O EIBIS possibilita a junção dos países, em termos de digitalização das empresas, nos seguintes clusters: pioneiras, fortes, moderadas e modestas. Tendo em atenção o índice, a Dinamarca e a Holanda são os países mais importantes sob o ponto de vista digital, seguidos pela Finlândia e Suécia.

Portugal e ocupa uma posição forte. Países como a França, Itália, Alemanha apresentam uma situação moderada, enquanto países como a Inglaterra, Bulgária e Roménia exibem posições extremamente modesta.
Na figura seguinte, elencam-se os países da União Europeia, comparativamente aos Estados Unidos:
Índice de digitalização corporativa EIBIS, por país
Constata-se que os países europeus com a melhor performance, nas áreas selecionadas de digitalização, são os seguintes: em infraestruturas digitais e interesse digital, bem como em software e dados, a Dinamarca é o país que se apresenta mais avançado. A França, muito embora esteja situada abaixo da média europeia, no que tange a melhorias organizacionais e processos de negócios, ocupa uma posição elevada. Observa-se, igualmente, a existência de 8 países europeus que superam os Estados Unidos no índice de digitalização. A Finlândia, na componente uso de um sistema formal de monitorização do negócio, aparca num lugar relevante, bem como a Holanda para a infraestrutura digital e a Alemanha para a perspetiva digital. Em termos de posição mais modesta, incluem-se países, como: Croácia, Inglaterra, Letónia, Roménia, Polónia, Bulgária e a Irlanda.
Observa-se, relativamente a Portugal que se insere numa posição forte no ranking, posicionando-se acima da média europeia e, inclusivamente, acima dos Estados Unidos.

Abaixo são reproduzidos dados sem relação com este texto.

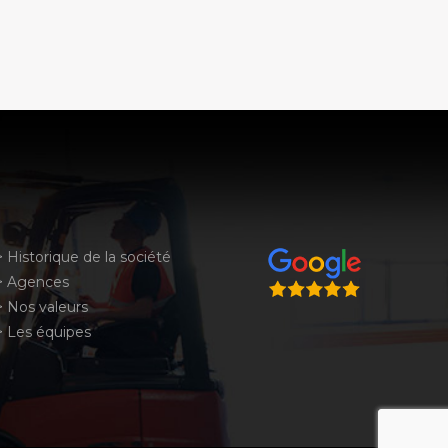
Historique de la société
Agences
Nos valeurs
Les équipes
recaptcha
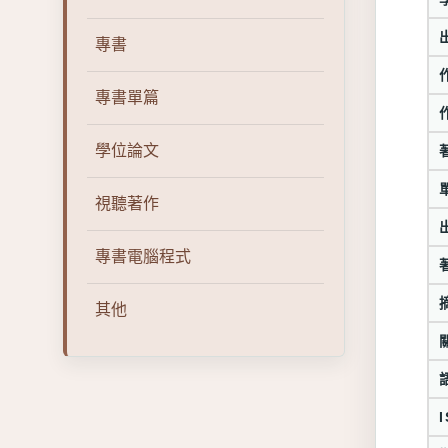
專書
專書單篇
學位論文
視聽著作
專書電腦程式
其他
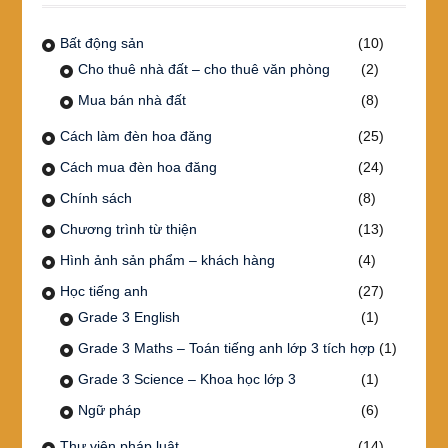
Bất động sản
(10)
Cho thuê nhà đất – cho thuê văn phòng
(2)
Mua bán nhà đất
(8)
Cách làm đèn hoa đăng
(25)
Cách mua đèn hoa đăng
(24)
Chính sách
(8)
Chương trình từ thiện
(13)
Hình ảnh sản phẩm – khách hàng
(4)
Học tiếng anh
(27)
Grade 3 English
(1)
Grade 3 Maths – Toán tiếng anh lớp 3 tích hợp
(1)
Grade 3 Science – Khoa học lớp 3
(1)
Ngữ pháp
(6)
Thư viện pháp luật
(14)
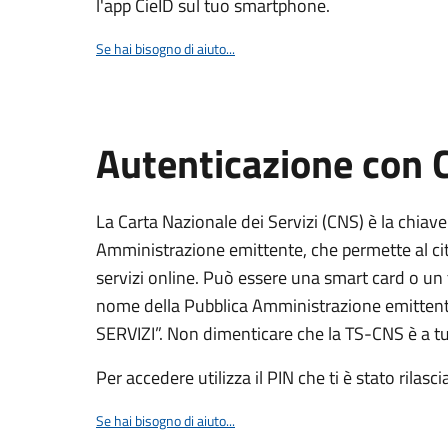
l'app CieID sul tuo smartphone.
Se hai bisogno di aiuto...
Autenticazione con
La Carta Nazionale dei Servizi (CNS) è la chiave
Amministrazione emittente, che permette al citt
servizi online. Può essere una smart card o un 
nome della Pubblica Amministrazione emittent
SERVIZI”. Non dimenticare che la TS-CNS è a tut
Per accedere utilizza il PIN che ti è stato rilasci
Se hai bisogno di aiuto...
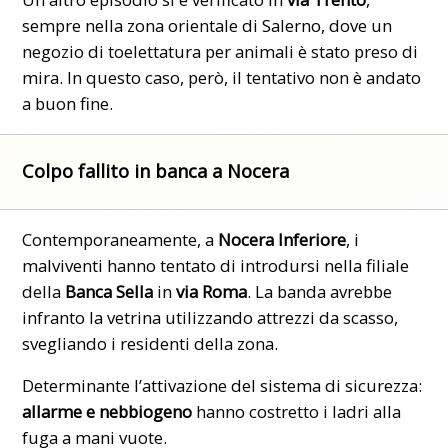
sempre nella zona orientale di Salerno, dove un
negozio di toelettatura per animali è stato preso di
mira. In questo caso, però, il tentativo non è andato
a buon fine.
Colpo fallito in banca a Nocera
Contemporaneamente, a
Nocera Inferiore
, i
malviventi hanno tentato di introdursi nella filiale
della
Banca Sella
in
via Roma
. La banda avrebbe
infranto la vetrina utilizzando attrezzi da scasso,
svegliando i residenti della zona.
Determinante l’attivazione del sistema di sicurezza:
allarme
e nebbiogeno
hanno costretto i ladri alla
fuga a mani vuote.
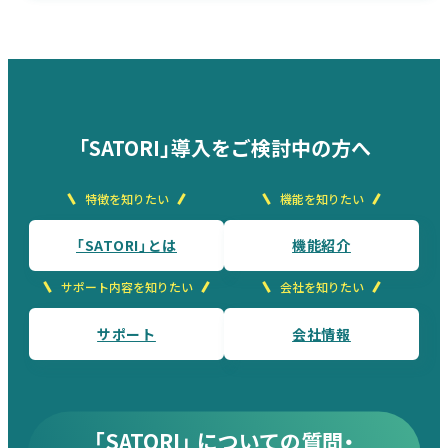
「SATORI」導入をご検討中の方へ
特徴を知りたい
機能を知りたい
「SATORI」とは
機能紹介
サポート内容を知りたい
会社を知りたい
サポート
会社情報
「SATORI」 についての質問・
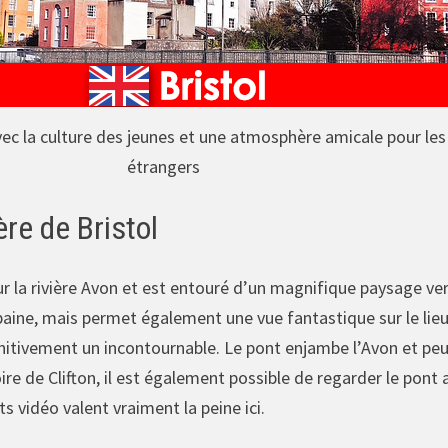
 avec la culture des jeunes et une atmosphère amicale pour les
étrangers
re de Bristol
sur la rivière Avon et est entouré d’un magnifique paysage 
rbaine, mais permet également une vue fantastique sur le lieu
initivement un incontournable. Le pont enjambe l’Avon et peu
ire de Clifton, il est également possible de regarder le po
s vidéo valent vraiment la peine ici.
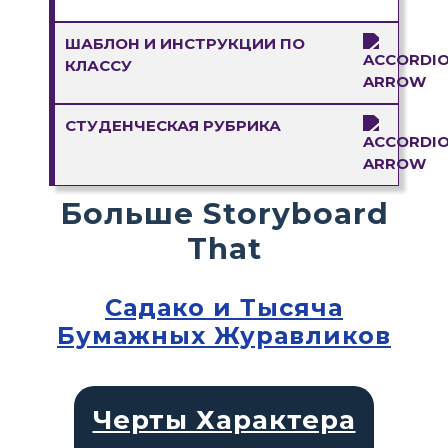
ШАБЛОН И ИНСТРУКЦИИ ПО
КЛАССУ
СТУДЕНЧЕСКАЯ РУБРИКА
Больше Storyboard
That
Садако и Тысяча
Бумажных Журавликов
Черты Характера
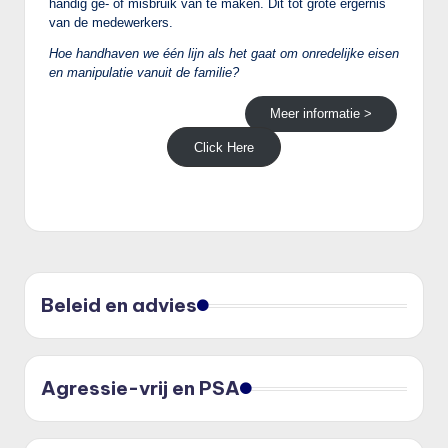
handig ge- of misbruik van te maken. Dit tot grote ergernis
van de medewerkers.
Hoe handhaven we één lijn als het gaat om onredelijke eisen
en manipulatie vanuit de familie?
Meer informatie >
Click Here
Beleid en advies
Agressie-vrij en PSA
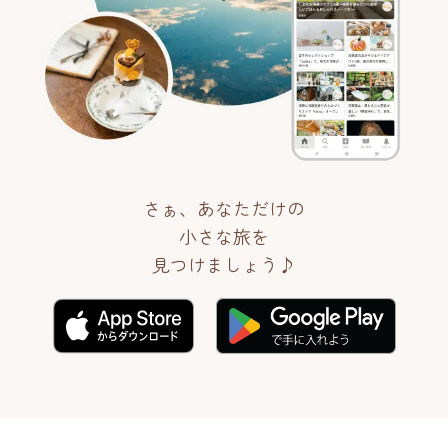
さぁ、あなただけの
小さな旅を
見つけましょう♪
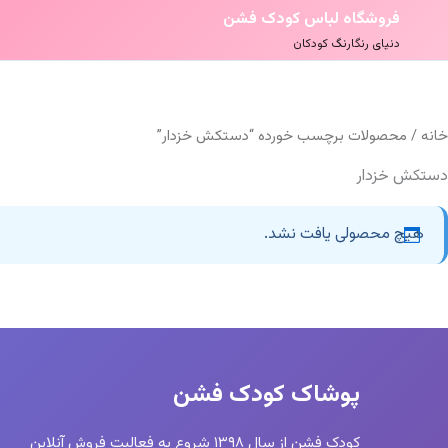
فروشگاه لباس کودک فشن
دنیای رنگارنگ کودکان
خانه
/ محصولات برچسب خورده “دستکش خزدار”
دستکش خزدار
هیچ محصولی یافت نشد.
پوشاک کودک فشن
کودک فشن از سال ۱۳۹۸ شروع به فعالیت فروش آنلاین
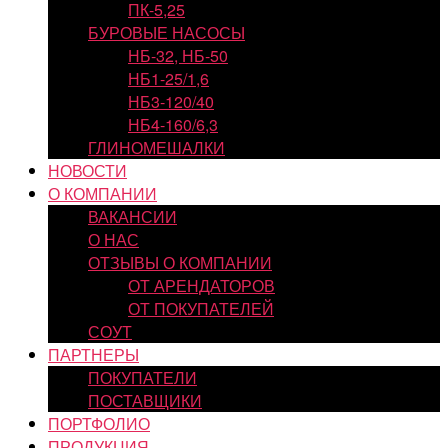
ПК-5,25
БУРОВЫЕ НАСОСЫ
НБ-32, НБ-50
НБ1-25/1,6
НБ3-120/40
НБ4-160/6,3
ГЛИНОМЕШАЛКИ
НОВОСТИ
О КОМПАНИИ
ВАКАНСИИ
О НАС
ОТЗЫВЫ О КОМПАНИИ
ОТ АРЕНДАТОРОВ
ОТ ПОКУПАТЕЛЕЙ
СОУТ
ПАРТНЕРЫ
ПОКУПАТЕЛИ
ПОСТАВЩИКИ
ПОРТФОЛИО
ПРОДУКЦИЯ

Todavia, a componente de menor peso, no conjunto dos 6 componentes supracitados, refere-se ao investimento em software e dados. Em termos de intensidade digital e infraestrutura digital está numa posição confortável. Considerando o banco europeu uma entidade isenta, observa-se que, neste campo, estamos à frente da Roménia e, imaginem, à frente dos Estados Unidos. Todavia, como o investimento é efetuado em autoestradas digitais e menos em software e dados, o nosso futuro digital não será, julgamos nós, brilhante se continuarmos no mesmo roteiro. Ter autoestradas sem carros para as percorrer é um fenómeno que todos os portugueses conhecem bem, infelizmente.
1 Este indicador não cobre o capital humano
e os serviços públicos digitais. O EIBIS, sendo dedicado
a empresas, não abrange a utilização dos serviços de Internet pelos cidadãos e as transações online.